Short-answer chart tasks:
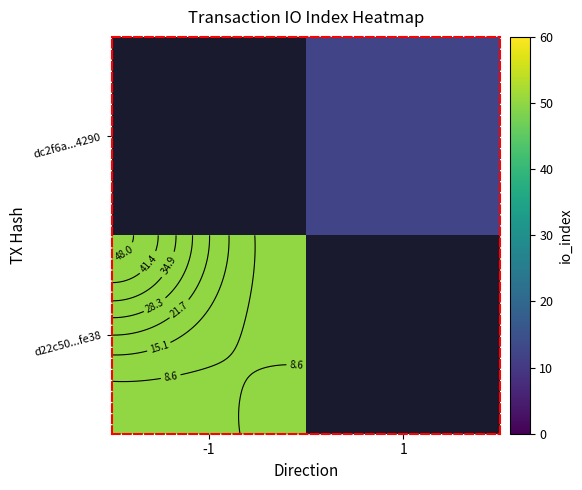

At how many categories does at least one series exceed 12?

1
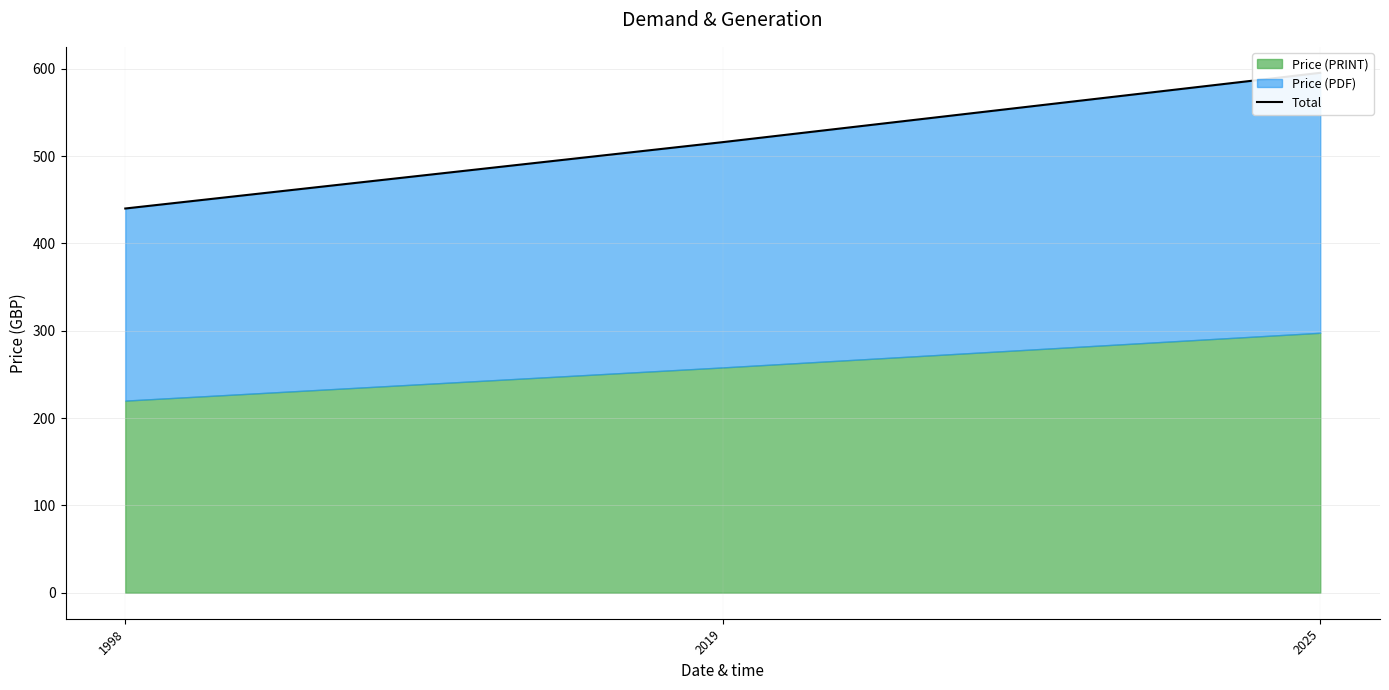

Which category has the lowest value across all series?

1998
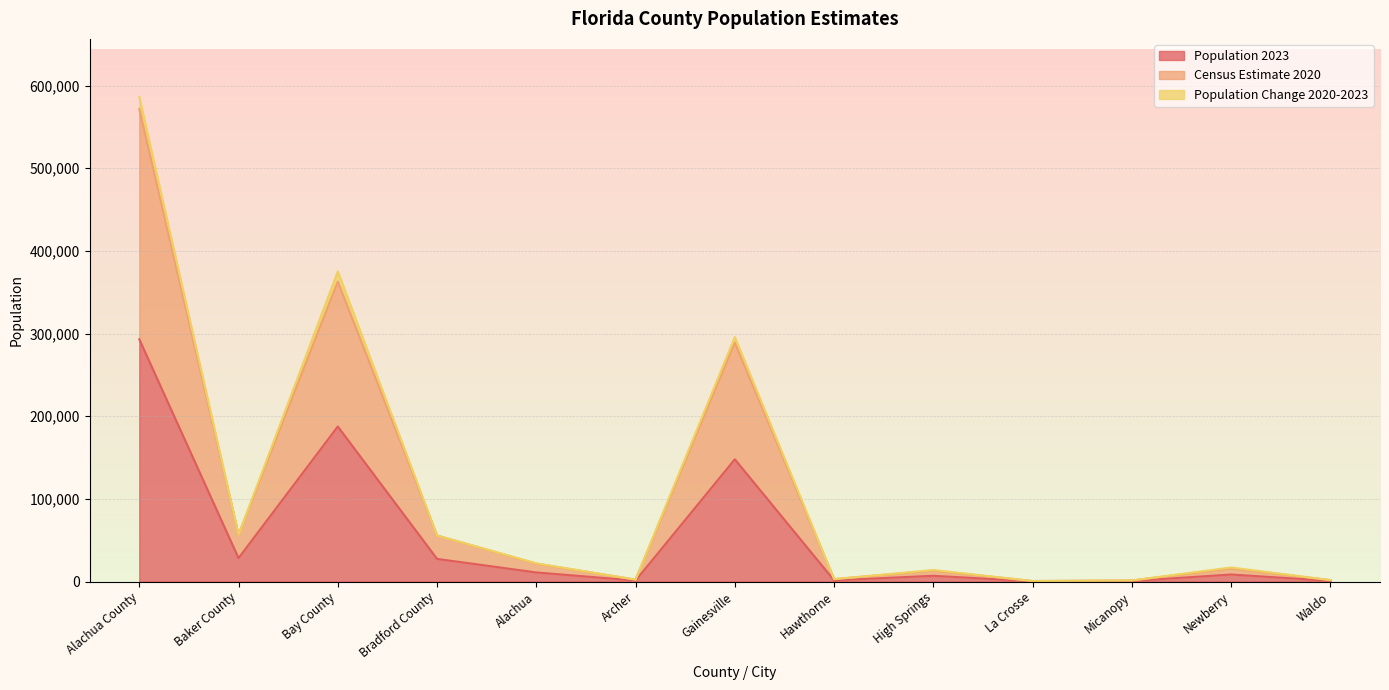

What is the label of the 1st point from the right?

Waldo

- What you are asked to do
Count the lines above that contain the string "series", matching case exactly. Reply with the number only.

- Result of this exercise
2